Sexta-feira, Julho 03, 2026
NOTÍCIA

Conflito no Médio Oriente desencadeia crise energética global

Londres, 2 jul (Prensa Latina) O conflito no Médio Oriente é hoje considerado pelos analistas como o principal impacto económico no setor energético a nível global, um choque energético que abala a recuperação mundial.

Esse problema militar desencadeou uma crise energética que está a travar o crescimento mundial, segundo o Banco Mundial (BM) e o Fundo Monetário Internacional (FMI), com efeitos particularmente graves nas economias em desenvolvimento.

A economia global enfrenta um panorama sombrio. O BM reduziu drasticamente a sua previsão de crescimento para 2026, situando-a em 2,5 por cento, um valor que representa a expansão mais fraca fora de uma recessão em quase duas décadas.

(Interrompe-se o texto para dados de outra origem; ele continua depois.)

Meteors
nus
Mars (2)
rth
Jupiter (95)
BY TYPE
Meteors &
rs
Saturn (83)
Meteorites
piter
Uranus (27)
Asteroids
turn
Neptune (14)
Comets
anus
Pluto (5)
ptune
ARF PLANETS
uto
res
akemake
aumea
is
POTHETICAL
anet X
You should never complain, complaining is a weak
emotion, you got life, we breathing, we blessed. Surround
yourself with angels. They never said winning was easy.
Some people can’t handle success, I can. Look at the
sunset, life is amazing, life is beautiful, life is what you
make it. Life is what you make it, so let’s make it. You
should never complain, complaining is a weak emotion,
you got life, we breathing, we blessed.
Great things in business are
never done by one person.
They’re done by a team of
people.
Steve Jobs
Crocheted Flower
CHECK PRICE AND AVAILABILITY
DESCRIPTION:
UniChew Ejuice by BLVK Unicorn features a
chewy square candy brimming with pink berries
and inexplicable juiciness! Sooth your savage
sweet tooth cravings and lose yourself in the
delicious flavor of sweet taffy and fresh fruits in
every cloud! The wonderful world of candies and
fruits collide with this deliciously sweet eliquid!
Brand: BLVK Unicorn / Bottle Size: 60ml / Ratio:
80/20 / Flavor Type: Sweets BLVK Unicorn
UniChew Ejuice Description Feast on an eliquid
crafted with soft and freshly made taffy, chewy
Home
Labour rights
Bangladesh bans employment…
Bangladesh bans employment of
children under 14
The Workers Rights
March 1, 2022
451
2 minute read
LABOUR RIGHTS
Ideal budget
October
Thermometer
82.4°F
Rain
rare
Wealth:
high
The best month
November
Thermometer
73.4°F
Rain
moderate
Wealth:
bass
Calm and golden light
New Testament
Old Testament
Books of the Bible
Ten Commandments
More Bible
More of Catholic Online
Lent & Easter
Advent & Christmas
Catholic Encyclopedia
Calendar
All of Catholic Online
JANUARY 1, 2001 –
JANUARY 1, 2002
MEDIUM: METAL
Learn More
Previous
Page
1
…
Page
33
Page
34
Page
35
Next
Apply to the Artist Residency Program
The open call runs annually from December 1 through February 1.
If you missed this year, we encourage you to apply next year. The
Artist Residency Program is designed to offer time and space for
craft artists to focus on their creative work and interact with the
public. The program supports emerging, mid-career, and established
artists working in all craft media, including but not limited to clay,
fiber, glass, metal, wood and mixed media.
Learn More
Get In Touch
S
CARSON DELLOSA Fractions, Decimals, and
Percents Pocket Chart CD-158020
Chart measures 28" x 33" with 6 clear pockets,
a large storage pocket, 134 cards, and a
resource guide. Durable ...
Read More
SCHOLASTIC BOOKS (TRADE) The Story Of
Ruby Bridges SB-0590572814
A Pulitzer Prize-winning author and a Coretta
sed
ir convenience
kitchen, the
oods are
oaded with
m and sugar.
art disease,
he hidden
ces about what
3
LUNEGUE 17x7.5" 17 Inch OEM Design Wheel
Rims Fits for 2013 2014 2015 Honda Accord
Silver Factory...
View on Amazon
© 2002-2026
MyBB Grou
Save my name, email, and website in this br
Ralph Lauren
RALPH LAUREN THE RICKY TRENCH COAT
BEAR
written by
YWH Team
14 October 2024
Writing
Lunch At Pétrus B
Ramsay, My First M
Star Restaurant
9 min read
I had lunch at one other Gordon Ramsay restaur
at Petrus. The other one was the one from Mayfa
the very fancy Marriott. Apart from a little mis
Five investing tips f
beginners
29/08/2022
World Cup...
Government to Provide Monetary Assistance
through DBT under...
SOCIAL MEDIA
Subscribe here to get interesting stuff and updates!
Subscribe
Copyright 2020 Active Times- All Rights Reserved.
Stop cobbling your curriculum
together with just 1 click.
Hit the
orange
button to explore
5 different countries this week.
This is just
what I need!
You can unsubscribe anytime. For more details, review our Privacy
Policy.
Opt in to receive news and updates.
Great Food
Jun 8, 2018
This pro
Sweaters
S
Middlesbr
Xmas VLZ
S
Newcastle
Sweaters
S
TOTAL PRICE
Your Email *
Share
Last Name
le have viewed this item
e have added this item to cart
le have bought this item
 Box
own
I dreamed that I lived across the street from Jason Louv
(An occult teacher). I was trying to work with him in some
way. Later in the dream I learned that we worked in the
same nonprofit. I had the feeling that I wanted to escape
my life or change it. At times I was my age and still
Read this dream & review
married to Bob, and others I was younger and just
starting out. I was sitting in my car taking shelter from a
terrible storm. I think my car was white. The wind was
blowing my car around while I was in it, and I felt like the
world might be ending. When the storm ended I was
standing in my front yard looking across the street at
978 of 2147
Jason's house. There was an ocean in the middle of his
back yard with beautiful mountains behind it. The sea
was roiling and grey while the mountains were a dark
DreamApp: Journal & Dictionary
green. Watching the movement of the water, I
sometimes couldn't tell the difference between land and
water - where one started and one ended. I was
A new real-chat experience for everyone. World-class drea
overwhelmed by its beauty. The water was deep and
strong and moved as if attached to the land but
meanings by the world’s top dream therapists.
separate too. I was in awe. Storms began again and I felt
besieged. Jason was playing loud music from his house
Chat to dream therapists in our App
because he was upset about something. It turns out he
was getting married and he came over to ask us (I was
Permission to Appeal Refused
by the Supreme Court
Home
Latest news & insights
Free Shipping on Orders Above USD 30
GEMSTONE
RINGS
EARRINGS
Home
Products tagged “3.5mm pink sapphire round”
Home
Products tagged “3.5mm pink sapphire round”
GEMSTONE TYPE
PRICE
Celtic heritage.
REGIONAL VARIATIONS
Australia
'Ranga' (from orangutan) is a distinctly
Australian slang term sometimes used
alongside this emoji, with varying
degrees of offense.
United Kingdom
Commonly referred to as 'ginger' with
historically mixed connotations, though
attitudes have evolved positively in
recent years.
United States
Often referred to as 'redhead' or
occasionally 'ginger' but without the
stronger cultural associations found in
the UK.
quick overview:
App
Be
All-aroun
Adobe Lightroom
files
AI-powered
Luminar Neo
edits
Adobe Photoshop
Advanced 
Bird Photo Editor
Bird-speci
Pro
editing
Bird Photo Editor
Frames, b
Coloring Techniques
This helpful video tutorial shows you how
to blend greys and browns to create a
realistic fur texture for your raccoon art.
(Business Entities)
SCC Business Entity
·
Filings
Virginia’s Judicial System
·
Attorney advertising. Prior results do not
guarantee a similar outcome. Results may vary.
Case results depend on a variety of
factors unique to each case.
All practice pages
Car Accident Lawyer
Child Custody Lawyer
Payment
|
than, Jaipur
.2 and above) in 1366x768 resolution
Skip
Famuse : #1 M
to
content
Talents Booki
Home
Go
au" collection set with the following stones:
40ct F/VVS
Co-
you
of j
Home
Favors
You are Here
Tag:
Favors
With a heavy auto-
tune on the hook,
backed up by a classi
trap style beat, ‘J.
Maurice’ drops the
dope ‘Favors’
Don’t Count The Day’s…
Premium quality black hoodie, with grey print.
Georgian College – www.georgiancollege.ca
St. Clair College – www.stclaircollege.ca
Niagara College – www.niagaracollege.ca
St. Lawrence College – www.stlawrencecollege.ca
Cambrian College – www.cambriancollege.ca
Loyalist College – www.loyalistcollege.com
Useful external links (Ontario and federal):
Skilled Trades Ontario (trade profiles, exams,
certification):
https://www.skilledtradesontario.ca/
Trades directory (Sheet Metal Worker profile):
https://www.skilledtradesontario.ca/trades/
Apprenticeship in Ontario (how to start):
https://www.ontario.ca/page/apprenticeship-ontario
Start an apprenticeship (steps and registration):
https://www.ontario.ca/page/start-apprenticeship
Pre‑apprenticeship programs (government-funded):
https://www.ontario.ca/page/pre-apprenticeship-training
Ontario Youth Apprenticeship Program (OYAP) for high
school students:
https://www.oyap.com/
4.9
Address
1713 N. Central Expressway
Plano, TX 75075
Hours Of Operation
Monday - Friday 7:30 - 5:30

Este ajustamento em baixa, que afeta cerca de dois terços das economias do planeta, é consequência direta da guerra no Médio Oriente e do consequente encerramento do Estreito de Ormuz, um ponto de estrangulamento crucial para o fluxo de petróleo a nível global.

No ano passado, a economia global cresceu 2,9%. Agora, esperamos um crescimento de 2,5%, afirmou o vice-diretor do Banco Mundial, Ayhan Kose, ao apresentar o relatório.

O FMI, que em abril tinha esboçado um cenário adverso com o preço do petróleo a 100 dólares por barril, já observa uma queda nos preços da energia e das matérias-primas, na sequência de um cessar-fogo e da reabertura do estreito.

No entanto, a normalização total não será imediata, uma vez que as cadeias de abastecimento e os preços dos fretes demorarão a adaptar-se, segundo declarou a porta-voz do FMI, Julie Kozack.

A volatilidade do mercado persiste e a organização alerta que o impacto econômico do conflito ainda está a desenrolar-se.

O verdadeiro peso da crise recai sobre os países em desenvolvimento. A Conferência das Nações Unidas sobre Comércio e Desenvolvimento (UNCTAD) identificou 61 economias vulneráveis que dependem tanto das importações de petróleo como de cereais, incluindo 35 dos países menos desenvolvidos.

Para estas nações, o aumento dos preços dos combustíveis e dos fretes representa uma pressão insuportável sobre as finanças públicas e as famílias.

O choque não termina com a reabertura do Estreito de Ormuz, independentemente do que diga a manchete, sublinhou o porta-voz da UNCTAD, Marcelo Risi. Estima-se que as nações mais vulneráveis possam enfrentar um aumento de 20 mil milhões de dólares por ano nas suas despesas com importações.

O encarecimento da energia repercute-se diretamente nos alimentos, agravando a insegurança alimentar.

A UNCTAD alerta que um aumento de 5% nos preços reais dos alimentos eleva em 15% o risco de desnutrição aguda em crianças pobres.

Na África Subsariana, a situação é crítica; embora se preveja um crescimento de 4%, o Banco Mundial assinala que o aumento dos custos de transporte e dos fertilizantes terá um impacto severo na inflação e na segurança alimentar da região, que é maioritariamente importadora líquida de energia.

Os governos destes países, com uma margem orçamental muito limitada, vêem-se obrigados a conceber medidas de apoio que sejam oportunas, específicas e temporárias, para não agravar as suas finanças já frágeis.